**TASK OBJECTIVE**
Please change every "Mrs." in the entries below to "Ms.", then write out the entries again with nothing else altered.

═══ DATASET

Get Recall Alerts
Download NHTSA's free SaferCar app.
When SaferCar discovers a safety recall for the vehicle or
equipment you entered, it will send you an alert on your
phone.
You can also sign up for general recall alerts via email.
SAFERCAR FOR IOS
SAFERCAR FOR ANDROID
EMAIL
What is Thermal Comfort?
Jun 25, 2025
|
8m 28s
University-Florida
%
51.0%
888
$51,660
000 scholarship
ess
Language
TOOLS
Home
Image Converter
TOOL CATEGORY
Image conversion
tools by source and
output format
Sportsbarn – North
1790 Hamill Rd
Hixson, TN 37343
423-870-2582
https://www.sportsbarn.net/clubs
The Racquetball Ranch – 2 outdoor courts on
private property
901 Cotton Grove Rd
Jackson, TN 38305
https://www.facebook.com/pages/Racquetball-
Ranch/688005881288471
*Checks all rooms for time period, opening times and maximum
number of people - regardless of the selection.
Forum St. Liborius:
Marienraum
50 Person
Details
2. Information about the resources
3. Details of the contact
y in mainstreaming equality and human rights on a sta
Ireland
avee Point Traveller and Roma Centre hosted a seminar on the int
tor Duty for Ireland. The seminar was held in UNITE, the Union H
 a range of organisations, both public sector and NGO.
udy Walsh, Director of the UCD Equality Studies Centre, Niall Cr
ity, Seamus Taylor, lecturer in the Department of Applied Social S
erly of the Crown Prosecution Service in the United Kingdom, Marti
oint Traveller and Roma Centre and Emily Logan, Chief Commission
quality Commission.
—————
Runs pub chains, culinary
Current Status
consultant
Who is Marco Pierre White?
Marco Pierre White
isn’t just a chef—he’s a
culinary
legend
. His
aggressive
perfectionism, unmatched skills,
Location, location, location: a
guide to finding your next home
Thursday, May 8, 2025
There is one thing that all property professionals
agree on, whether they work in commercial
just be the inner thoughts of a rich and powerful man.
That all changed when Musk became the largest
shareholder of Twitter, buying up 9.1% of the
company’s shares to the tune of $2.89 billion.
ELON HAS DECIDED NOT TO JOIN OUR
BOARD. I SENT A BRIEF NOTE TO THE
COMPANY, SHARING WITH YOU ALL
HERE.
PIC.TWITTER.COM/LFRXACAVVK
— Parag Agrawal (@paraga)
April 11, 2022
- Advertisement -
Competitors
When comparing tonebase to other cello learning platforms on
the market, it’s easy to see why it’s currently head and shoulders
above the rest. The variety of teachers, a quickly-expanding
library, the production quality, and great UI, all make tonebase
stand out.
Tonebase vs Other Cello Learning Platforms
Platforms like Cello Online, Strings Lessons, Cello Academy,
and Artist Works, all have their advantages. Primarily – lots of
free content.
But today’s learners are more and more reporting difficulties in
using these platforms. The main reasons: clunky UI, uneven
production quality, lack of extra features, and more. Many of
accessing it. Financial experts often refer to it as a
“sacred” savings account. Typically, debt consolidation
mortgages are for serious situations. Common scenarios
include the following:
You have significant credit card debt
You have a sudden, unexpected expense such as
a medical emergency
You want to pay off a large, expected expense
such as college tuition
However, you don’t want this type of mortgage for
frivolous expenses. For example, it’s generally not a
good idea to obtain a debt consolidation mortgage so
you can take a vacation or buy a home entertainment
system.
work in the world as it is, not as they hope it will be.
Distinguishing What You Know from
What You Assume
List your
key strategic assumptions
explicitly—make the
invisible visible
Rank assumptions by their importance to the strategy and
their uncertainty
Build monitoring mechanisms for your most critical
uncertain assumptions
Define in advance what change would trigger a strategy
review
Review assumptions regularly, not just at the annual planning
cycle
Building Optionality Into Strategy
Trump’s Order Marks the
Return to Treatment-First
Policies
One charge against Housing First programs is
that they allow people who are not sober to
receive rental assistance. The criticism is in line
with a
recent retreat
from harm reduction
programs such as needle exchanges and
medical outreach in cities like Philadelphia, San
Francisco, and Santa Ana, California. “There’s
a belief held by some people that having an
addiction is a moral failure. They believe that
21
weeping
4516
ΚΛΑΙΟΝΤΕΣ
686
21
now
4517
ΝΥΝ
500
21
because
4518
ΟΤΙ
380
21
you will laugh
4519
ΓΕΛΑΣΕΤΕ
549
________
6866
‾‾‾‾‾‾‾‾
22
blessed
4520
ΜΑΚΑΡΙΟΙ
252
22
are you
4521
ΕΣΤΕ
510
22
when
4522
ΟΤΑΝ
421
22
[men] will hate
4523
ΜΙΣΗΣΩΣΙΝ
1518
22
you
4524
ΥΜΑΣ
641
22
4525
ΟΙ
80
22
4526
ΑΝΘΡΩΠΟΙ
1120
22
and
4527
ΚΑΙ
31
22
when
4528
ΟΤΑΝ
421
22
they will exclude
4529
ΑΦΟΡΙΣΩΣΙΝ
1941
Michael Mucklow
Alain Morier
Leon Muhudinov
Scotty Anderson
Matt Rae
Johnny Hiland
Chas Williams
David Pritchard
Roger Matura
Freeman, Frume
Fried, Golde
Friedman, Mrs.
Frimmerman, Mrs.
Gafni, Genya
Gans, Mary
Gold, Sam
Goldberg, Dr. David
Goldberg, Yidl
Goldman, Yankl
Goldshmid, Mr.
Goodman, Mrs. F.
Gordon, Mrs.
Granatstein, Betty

══════

**SOLUTION TO THIS EXERCISE**
Get Recall Alerts
Download NHTSA's free SaferCar app.
When SaferCar discovers a safety recall for the vehicle or
equipment you entered, it will send you an alert on your
phone.
You can also sign up for general recall alerts via email.
SAFERCAR FOR IOS
SAFERCAR FOR ANDROID
EMAIL
What is Thermal Comfort?
Jun 25, 2025
|
8m 28s
University-Florida
%
51.0%
888
$51,660
000 scholarship
ess
Language
TOOLS
Home
Image Converter
TOOL CATEGORY
Image conversion
tools by source and
output format
Sportsbarn – North
1790 Hamill Rd
Hixson, TN 37343
423-870-2582
https://www.sportsbarn.net/clubs
The Racquetball Ranch – 2 outdoor courts on
private property
901 Cotton Grove Rd
Jackson, TN 38305
https://www.facebook.com/pages/Racquetball-
Ranch/688005881288471
*Checks all rooms for time period, opening times and maximum
number of people - regardless of the selection.
Forum St. Liborius:
Marienraum
50 Person
Details
2. Information about the resources
3. Details of the contact
y in mainstreaming equality and human rights on a sta
Ireland
avee Point Traveller and Roma Centre hosted a seminar on the int
tor Duty for Ireland. The seminar was held in UNITE, the Union H
 a range of organisations, both public sector and NGO.
udy Walsh, Director of the UCD Equality Studies Centre, Niall Cr
ity, Seamus Taylor, lecturer in the Department of Applied Social S
erly of the Crown Prosecution Service in the United Kingdom, Marti
oint Traveller and Roma Centre and Emily Logan, Chief Commission
quality Commission.
—————
Runs pub chains, culinary
Current Status
consultant
Who is Marco Pierre White?
Marco Pierre White
isn’t just a chef—he’s a
culinary
legend
. His
aggressive
perfectionism, unmatched skills,
Location, location, location: a
guide to finding your next home
Thursday, May 8, 2025
There is one thing that all property professionals
agree on, whether they work in commercial
just be the inner thoughts of a rich and powerful man.
That all changed when Musk became the largest
shareholder of Twitter, buying up 9.1% of the
company’s shares to the tune of $2.89 billion.
ELON HAS DECIDED NOT TO JOIN OUR
BOARD. I SENT A BRIEF NOTE TO THE
COMPANY, SHARING WITH YOU ALL
HERE.
PIC.TWITTER.COM/LFRXACAVVK
— Parag Agrawal (@paraga)
April 11, 2022
- Advertisement -
Competitors
When comparing tonebase to other cello learning platforms on
the market, it’s easy to see why it’s currently head and shoulders
above the rest. The variety of teachers, a quickly-expanding
library, the production quality, and great UI, all make tonebase
stand out.
Tonebase vs Other Cello Learning Platforms
Platforms like Cello Online, Strings Lessons, Cello Academy,
and Artist Works, all have their advantages. Primarily – lots of
free content.
But today’s learners are more and more reporting difficulties in
using these platforms. The main reasons: clunky UI, uneven
production quality, lack of extra features, and more. Many of
accessing it. Financial experts often refer to it as a
“sacred” savings account. Typically, debt consolidation
mortgages are for serious situations. Common scenarios
include the following:
You have significant credit card debt
You have a sudden, unexpected expense such as
a medical emergency
You want to pay off a large, expected expense
such as college tuition
However, you don’t want this type of mortgage for
frivolous expenses. For example, it’s generally not a
good idea to obtain a debt consolidation mortgage so
you can take a vacation or buy a home entertainment
system.
work in the world as it is, not as they hope it will be.
Distinguishing What You Know from
What You Assume
List your
key strategic assumptions
explicitly—make the
invisible visible
Rank assumptions by their importance to the strategy and
their uncertainty
Build monitoring mechanisms for your most critical
uncertain assumptions
Define in advance what change would trigger a strategy
review
Review assumptions regularly, not just at the annual planning
cycle
Building Optionality Into Strategy
Trump’s Order Marks the
Return to Treatment-First
Policies
One charge against Housing First programs is
that they allow people who are not sober to
receive rental assistance. The criticism is in line
with a
recent retreat
from harm reduction
programs such as needle exchanges and
medical outreach in cities like Philadelphia, San
Francisco, and Santa Ana, California. “There’s
a belief held by some people that having an
addiction is a moral failure. They believe that
21
weeping
4516
ΚΛΑΙΟΝΤΕΣ
686
21
now
4517
ΝΥΝ
500
21
because
4518
ΟΤΙ
380
21
you will laugh
4519
ΓΕΛΑΣΕΤΕ
549
________
6866
‾‾‾‾‾‾‾‾
22
blessed
4520
ΜΑΚΑΡΙΟΙ
252
22
are you
4521
ΕΣΤΕ
510
22
when
4522
ΟΤΑΝ
421
22
[men] will hate
4523
ΜΙΣΗΣΩΣΙΝ
1518
22
you
4524
ΥΜΑΣ
641
22
4525
ΟΙ
80
22
4526
ΑΝΘΡΩΠΟΙ
1120
22
and
4527
ΚΑΙ
31
22
when
4528
ΟΤΑΝ
421
22
they will exclude
4529
ΑΦΟΡΙΣΩΣΙΝ
1941
Michael Mucklow
Alain Morier
Leon Muhudinov
Scotty Anderson
Matt Rae
Johnny Hiland
Chas Williams
David Pritchard
Roger Matura
Freeman, Frume
Fried, Golde
Friedman, Ms.
Frimmerman, Ms.
Gafni, Genya
Gans, Mary
Gold, Sam
Goldberg, Dr. David
Goldberg, Yidl
Goldman, Yankl
Goldshmid, Mr.
Goodman, Ms. F.
Gordon, Ms.
Granatstein, Betty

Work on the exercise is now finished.